### REQUIREMENT
Your task is to copy every line of the entries that contains "NormalDataProvider".

-- -- --

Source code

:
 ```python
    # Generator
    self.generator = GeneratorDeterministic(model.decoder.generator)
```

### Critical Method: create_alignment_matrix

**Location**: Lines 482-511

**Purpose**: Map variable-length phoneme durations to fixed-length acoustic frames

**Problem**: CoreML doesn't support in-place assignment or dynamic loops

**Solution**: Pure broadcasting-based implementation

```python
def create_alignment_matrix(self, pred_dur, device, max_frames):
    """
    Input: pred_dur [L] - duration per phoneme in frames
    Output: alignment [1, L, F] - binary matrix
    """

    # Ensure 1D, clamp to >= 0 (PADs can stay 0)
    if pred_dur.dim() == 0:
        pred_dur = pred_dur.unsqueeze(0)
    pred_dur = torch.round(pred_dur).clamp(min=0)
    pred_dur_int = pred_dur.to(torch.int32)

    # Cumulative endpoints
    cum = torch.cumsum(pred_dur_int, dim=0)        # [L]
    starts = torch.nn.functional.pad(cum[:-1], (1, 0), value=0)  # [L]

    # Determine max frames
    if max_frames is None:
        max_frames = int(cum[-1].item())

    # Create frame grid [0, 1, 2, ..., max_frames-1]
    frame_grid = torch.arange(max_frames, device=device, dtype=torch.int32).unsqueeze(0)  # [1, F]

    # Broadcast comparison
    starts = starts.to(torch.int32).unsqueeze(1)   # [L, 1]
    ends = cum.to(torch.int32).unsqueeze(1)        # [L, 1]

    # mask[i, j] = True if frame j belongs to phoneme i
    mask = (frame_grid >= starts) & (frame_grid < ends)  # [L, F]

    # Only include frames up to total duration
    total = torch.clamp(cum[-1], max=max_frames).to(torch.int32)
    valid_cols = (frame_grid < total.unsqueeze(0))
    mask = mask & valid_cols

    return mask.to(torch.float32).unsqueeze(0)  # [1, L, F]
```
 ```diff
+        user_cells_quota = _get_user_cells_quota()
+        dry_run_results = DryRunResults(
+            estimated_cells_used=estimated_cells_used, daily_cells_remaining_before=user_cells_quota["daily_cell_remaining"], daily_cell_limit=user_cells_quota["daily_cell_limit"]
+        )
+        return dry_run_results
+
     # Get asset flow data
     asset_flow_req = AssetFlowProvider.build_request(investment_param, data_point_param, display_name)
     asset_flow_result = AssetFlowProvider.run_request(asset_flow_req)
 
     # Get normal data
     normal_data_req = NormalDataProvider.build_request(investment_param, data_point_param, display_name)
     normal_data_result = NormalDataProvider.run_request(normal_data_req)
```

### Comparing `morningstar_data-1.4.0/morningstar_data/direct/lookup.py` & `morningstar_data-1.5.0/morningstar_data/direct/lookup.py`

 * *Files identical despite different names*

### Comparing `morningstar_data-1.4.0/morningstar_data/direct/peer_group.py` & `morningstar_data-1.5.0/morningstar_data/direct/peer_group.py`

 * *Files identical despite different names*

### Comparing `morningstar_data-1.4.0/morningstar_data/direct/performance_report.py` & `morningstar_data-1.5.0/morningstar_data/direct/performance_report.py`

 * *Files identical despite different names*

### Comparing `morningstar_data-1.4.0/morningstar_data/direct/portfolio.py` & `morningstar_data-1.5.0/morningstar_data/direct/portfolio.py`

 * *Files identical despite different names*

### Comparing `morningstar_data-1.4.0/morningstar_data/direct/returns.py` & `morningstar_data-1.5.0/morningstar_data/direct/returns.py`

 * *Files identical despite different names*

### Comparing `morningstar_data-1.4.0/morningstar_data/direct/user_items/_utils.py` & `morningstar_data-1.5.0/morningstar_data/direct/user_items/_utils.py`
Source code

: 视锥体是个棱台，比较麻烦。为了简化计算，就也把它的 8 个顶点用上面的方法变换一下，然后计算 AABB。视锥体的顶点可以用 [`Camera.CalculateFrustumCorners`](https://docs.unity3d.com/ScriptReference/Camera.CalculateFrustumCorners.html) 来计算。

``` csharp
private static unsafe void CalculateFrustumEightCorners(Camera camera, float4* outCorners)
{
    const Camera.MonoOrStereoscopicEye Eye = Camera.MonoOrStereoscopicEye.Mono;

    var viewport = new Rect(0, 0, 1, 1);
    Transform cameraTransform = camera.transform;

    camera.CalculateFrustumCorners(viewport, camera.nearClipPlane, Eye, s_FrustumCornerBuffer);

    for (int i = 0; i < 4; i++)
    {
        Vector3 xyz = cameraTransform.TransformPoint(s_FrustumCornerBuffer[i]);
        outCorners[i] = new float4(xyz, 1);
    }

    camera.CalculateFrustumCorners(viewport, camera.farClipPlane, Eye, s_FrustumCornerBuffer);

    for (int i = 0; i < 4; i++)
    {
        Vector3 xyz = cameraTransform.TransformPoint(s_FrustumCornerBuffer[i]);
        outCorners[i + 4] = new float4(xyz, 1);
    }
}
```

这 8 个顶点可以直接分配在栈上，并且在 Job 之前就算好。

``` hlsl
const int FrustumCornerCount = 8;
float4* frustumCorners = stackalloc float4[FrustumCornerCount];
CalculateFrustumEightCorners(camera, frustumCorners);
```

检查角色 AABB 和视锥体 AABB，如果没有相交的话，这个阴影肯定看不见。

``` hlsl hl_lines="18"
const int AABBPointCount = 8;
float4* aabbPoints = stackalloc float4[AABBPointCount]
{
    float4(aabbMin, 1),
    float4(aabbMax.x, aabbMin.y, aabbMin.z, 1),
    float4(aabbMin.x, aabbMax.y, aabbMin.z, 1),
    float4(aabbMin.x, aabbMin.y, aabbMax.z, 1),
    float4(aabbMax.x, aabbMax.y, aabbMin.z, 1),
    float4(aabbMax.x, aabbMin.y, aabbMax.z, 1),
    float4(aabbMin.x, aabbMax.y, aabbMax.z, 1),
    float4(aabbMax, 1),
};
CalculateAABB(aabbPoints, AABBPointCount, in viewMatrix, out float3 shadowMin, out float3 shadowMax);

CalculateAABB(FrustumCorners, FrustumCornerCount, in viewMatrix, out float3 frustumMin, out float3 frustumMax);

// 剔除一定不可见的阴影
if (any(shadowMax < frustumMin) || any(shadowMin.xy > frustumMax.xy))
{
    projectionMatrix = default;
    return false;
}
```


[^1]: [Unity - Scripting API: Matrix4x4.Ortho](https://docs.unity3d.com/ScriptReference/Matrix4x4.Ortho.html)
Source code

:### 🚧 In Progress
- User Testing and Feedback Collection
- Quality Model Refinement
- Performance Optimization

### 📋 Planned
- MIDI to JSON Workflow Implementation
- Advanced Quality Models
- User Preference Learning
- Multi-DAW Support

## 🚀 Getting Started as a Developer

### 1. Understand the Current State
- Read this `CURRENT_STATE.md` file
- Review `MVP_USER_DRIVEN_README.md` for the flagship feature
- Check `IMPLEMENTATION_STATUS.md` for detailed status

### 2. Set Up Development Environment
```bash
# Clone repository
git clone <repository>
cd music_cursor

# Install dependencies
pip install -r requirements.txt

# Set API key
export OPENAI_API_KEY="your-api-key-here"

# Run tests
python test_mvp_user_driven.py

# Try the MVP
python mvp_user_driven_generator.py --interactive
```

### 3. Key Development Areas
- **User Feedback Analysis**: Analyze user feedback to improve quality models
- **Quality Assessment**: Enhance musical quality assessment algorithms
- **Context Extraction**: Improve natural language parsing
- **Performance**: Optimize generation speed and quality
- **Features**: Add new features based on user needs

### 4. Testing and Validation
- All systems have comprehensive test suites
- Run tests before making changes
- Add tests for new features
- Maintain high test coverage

-- -- --

### ANSWER TO THIS PROBLEM
     normal_data_req = NormalDataProvider.build_request(investment_param, data_point_param, display_name)
     normal_data_result = NormalDataProvider.run_request(normal_data_req)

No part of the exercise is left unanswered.